| The data |

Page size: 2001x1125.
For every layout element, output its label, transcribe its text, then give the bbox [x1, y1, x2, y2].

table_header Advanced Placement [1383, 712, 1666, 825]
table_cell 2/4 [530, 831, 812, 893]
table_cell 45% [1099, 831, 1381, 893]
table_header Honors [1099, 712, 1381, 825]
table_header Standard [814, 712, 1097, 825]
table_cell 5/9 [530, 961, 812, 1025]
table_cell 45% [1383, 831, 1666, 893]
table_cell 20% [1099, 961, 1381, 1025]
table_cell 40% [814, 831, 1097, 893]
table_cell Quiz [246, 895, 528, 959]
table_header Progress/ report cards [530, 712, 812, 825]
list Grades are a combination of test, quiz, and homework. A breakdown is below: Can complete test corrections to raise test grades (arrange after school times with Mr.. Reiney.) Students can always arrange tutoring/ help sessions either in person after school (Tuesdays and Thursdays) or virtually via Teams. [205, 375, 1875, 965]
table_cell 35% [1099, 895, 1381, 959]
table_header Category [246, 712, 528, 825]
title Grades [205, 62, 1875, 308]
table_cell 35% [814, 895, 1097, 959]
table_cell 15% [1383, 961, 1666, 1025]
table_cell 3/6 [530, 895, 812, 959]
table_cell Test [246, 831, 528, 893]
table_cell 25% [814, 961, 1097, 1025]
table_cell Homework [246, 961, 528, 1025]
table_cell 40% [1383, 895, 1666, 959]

| Work to complete |
Report, for the data above, every line in which the string "Grades" appears.

| Output |
list Grades are a combination of test, quiz, and homework. A breakdown is below: Can complete test corrections to raise test grades (arrange after school times with Mr.. Reiney.) Students can always arrange tutoring/ help sessions either in person after school (Tuesdays and Thursdays) or virtually via Teams. [205, 375, 1875, 965]
title Grades [205, 62, 1875, 308]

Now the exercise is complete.